In April, Mr. Trump designated the Islamic Revolutionary Guard Corps (IRGC), Iran’s premier military and internal security force, which includes the Quds Force, as a terrorist organization. The administration said it marked the first time a government agency received the terrorist branding.
In 2007, the Bush administration designed the Quds Force as a terrorist group actively funding America’s lethal enemies and specifically sanctioned Soleimani.
“Through Quds Force material support to the Taliban, we believe Iran is seeking to inflict casualties on U.S. and NATO forces,” the statement said, singling out one of a dozen Quds-aided groups. “In addition, the Quds Force provides lethal support in the form of weapons, training, funding, and guidance to select groups of Iraqi Shi’a militants who target and kill Coalition and Iraqi forces and innocent Iraqi civilians.”
In a 2018 speech in Iran, Soleimani mocked Mr. Trump as the president was upping his anti-Iran rhetoric.

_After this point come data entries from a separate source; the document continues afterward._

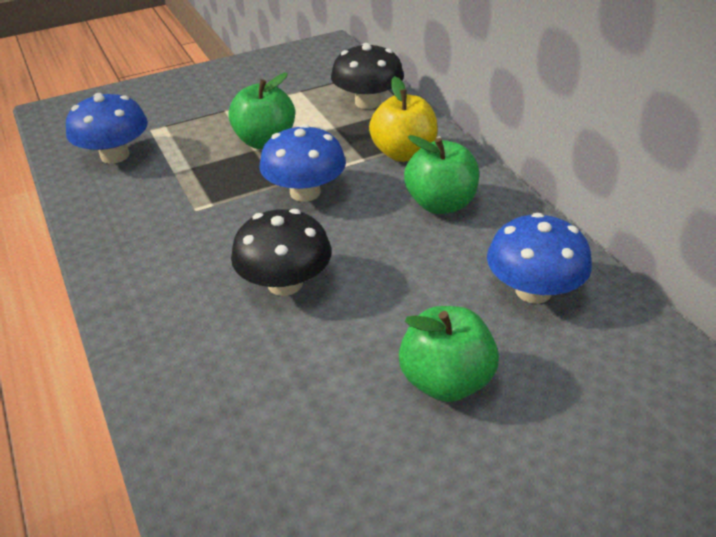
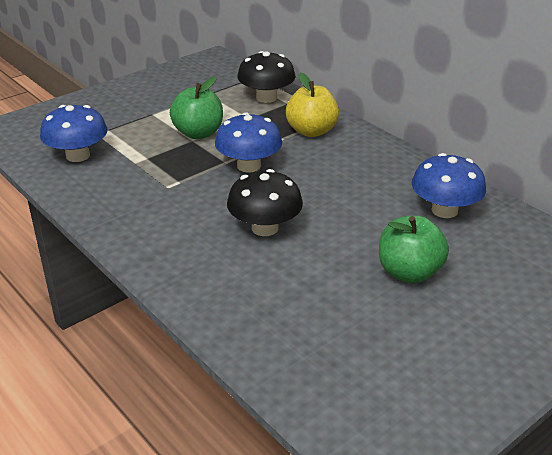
camera: 15 degrees left, 5 degrees down
green apple [404,135,479,214] -> none

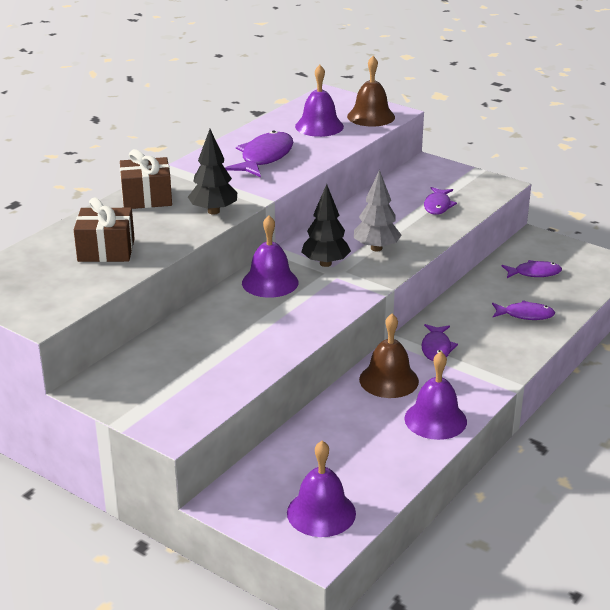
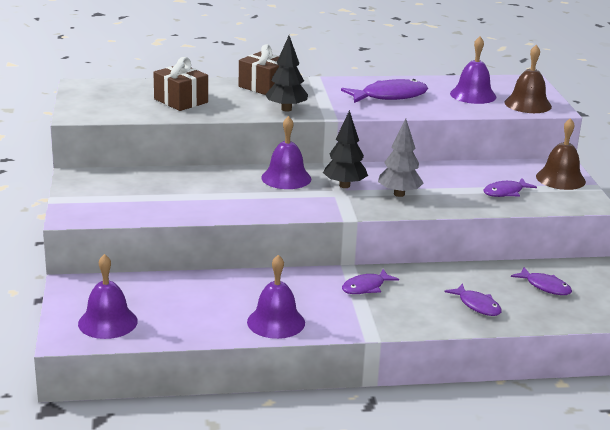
camera: 45 degrees right, 5 degrees down
brown bell [359,314,419,398] -> brown bell moved to [536,118,586,190]

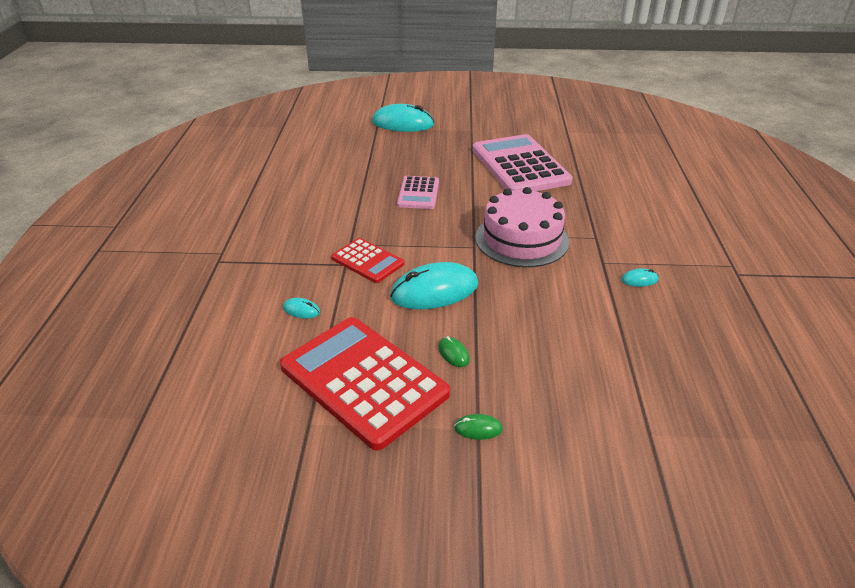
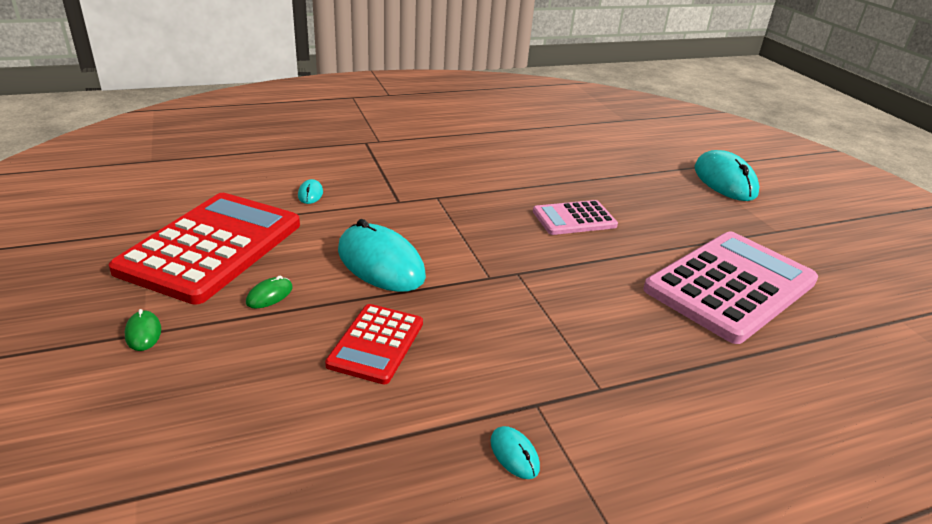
camera: 65 degrees right, 5 degrees down
red calculator [331,238,404,283] -> red calculator moved to [325,304,423,384]
pink cake [475,187,569,267] -> none

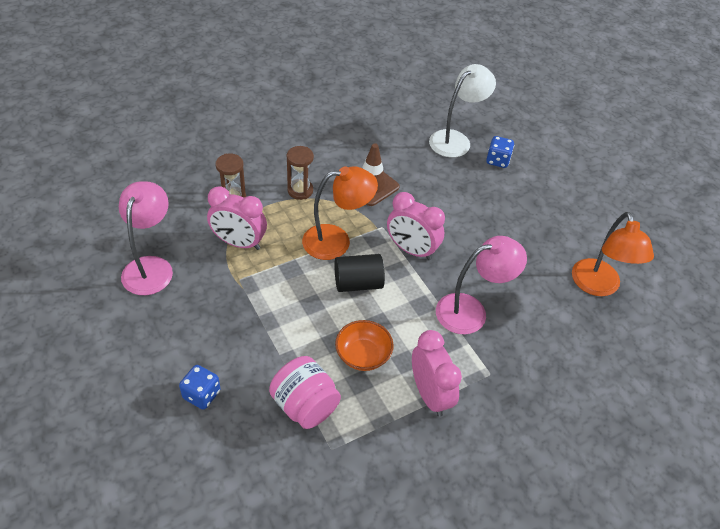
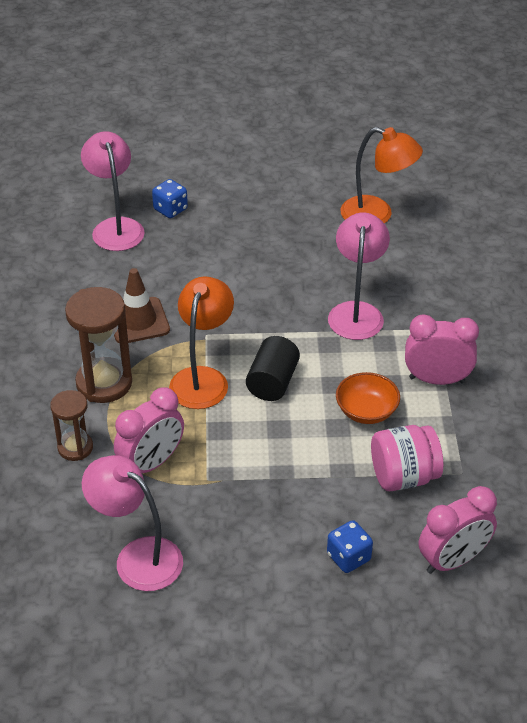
camera: 60 degrees left, 5 degrees down
brown hourglass [287,146,314,200] -> brown hourglass [65,287,132,403], size x1.67
pink clock [387,192,445,260] -> pink clock moved to [419,486,497,574]
white lamp [429,64,496,158] -> pink lamp [81,131,145,251]

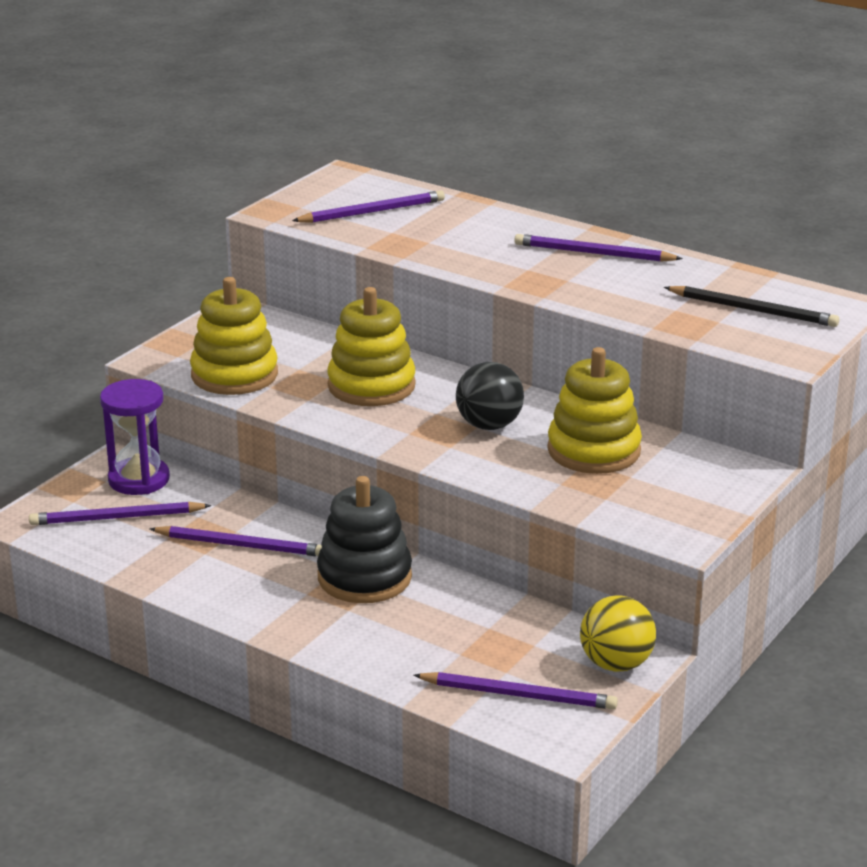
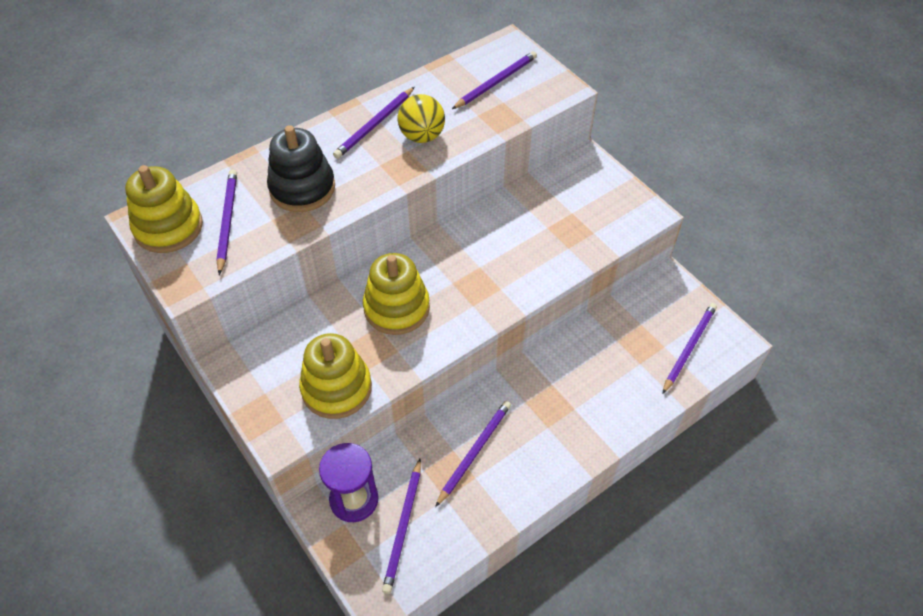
camera: 70 degrees left, 25 degrees up
black stacking toy [317,476,412,603] -> black stacking toy moved to [267,125,335,212]
black ball [456,362,524,430] -> none
yellow stacking toy [547,347,642,474] -> yellow stacking toy moved to [125,165,203,253]
yellow ball [580,595,656,672] -> yellow ball moved to [398,94,445,143]
black pencil [664,286,839,327] -> purple pencil [452,51,537,109]

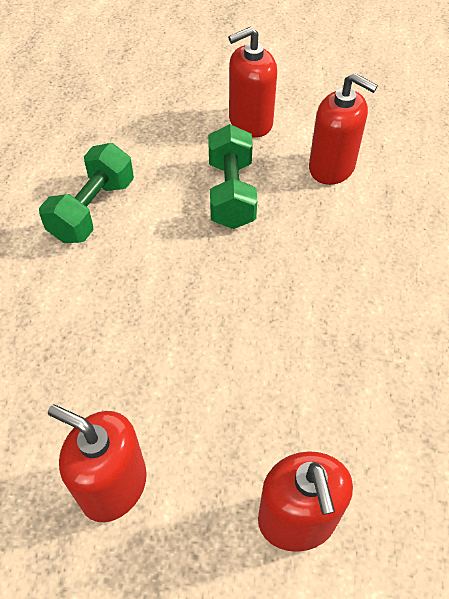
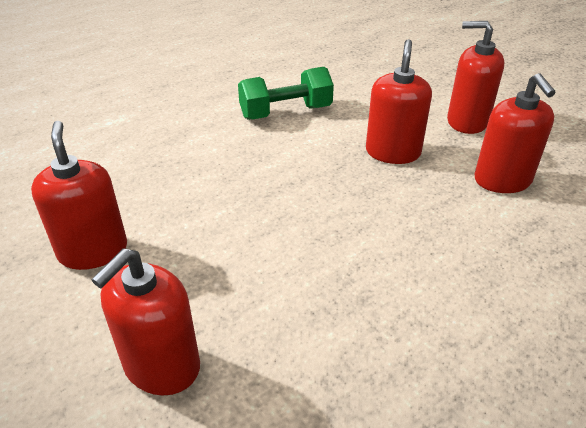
camera: 45 degrees right, 15 degrees down
green dumbbell [208,124,257,229] -> red soap dispenser [366,39,432,164]

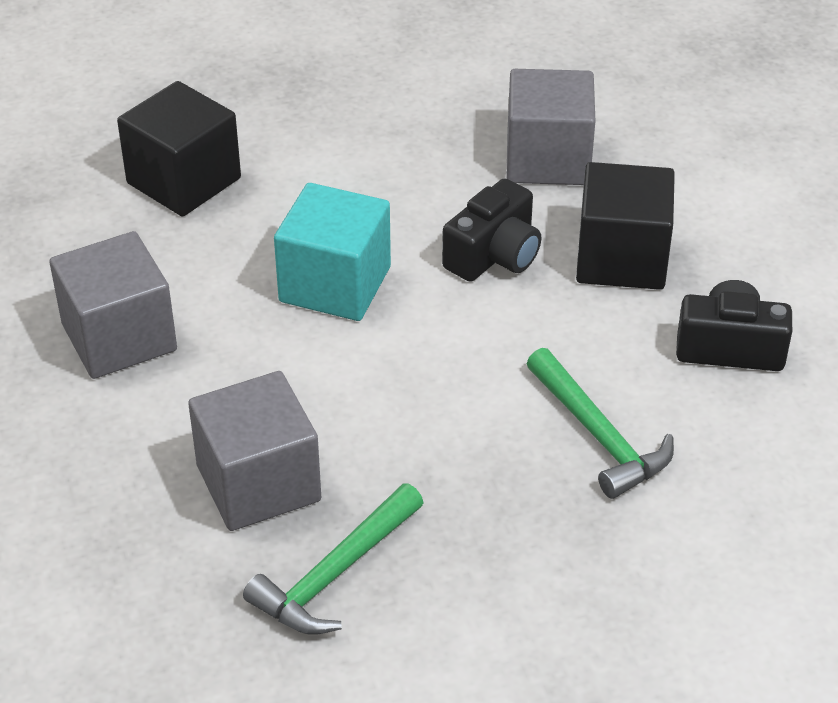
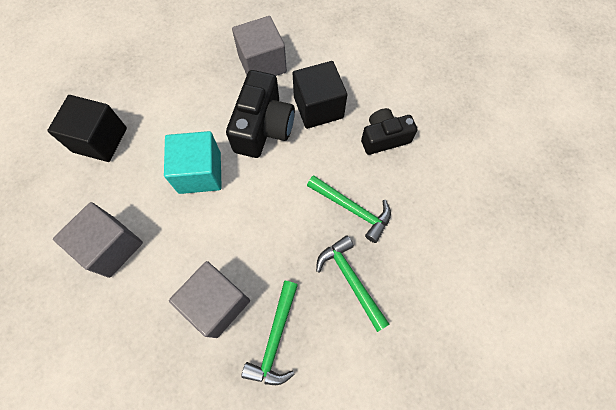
camera: 25 degrees left, 25 degrees up
black camera [442,178,541,282] -> black camera [226,70,295,158], size x1.52
none -> green hammer [316,235,389,332]

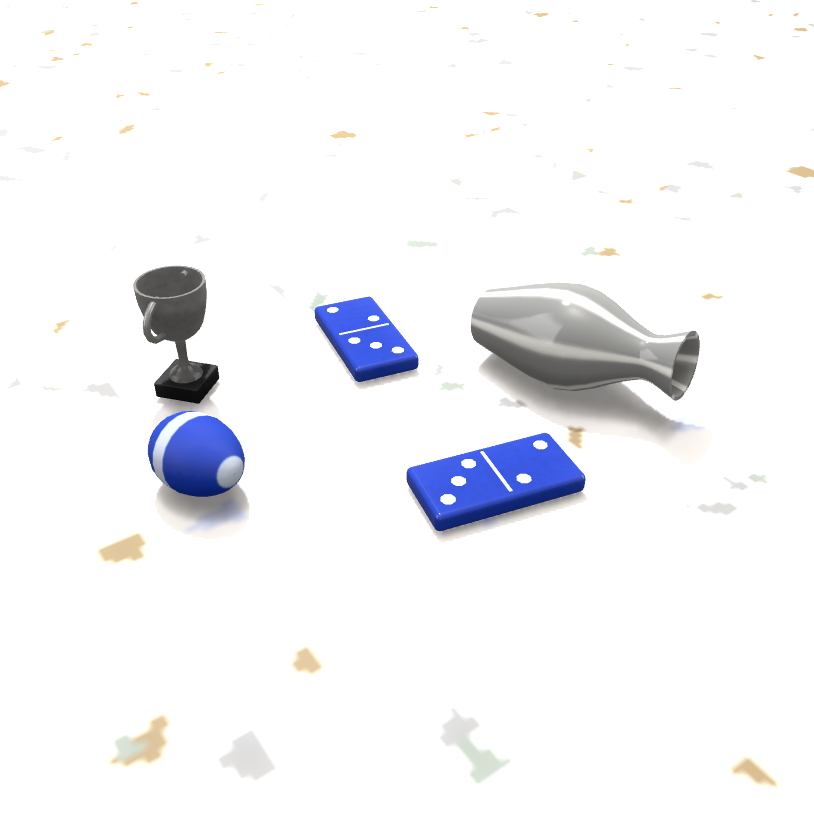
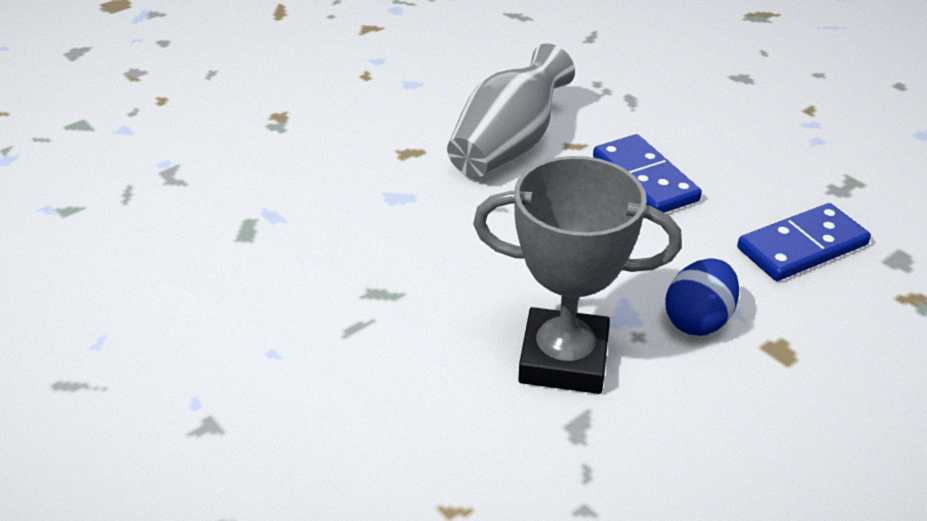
camera: 95 degrees left, 5 degrees up
grey trophy [133,265,219,404] -> grey trophy [473,156,682,394], size x1.76
blue domino [315,297,418,382] -> blue domino moved to [737,203,871,281]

“Not a night goes by when we don’t think about you in our sleep,” Soleimani said, according to the Middle East Media Research Institute. “Let me tell you, Mr. Trump the gambler Let me tell you Know that we are near you, in places that don’t come to your mind. We are near you in places that you can’t even imagine. We are a nation of martyrdom.”
That same month, Secretary of State Mike Pompeo said at the Ronald Reagan Presidential Library on countering Iran: “There’s more to come. Regime leaders, especially those at the top of the IRGC and the Quds Force like Qassem Soleimani, must be made to feel painful consequences of their bad decision making.”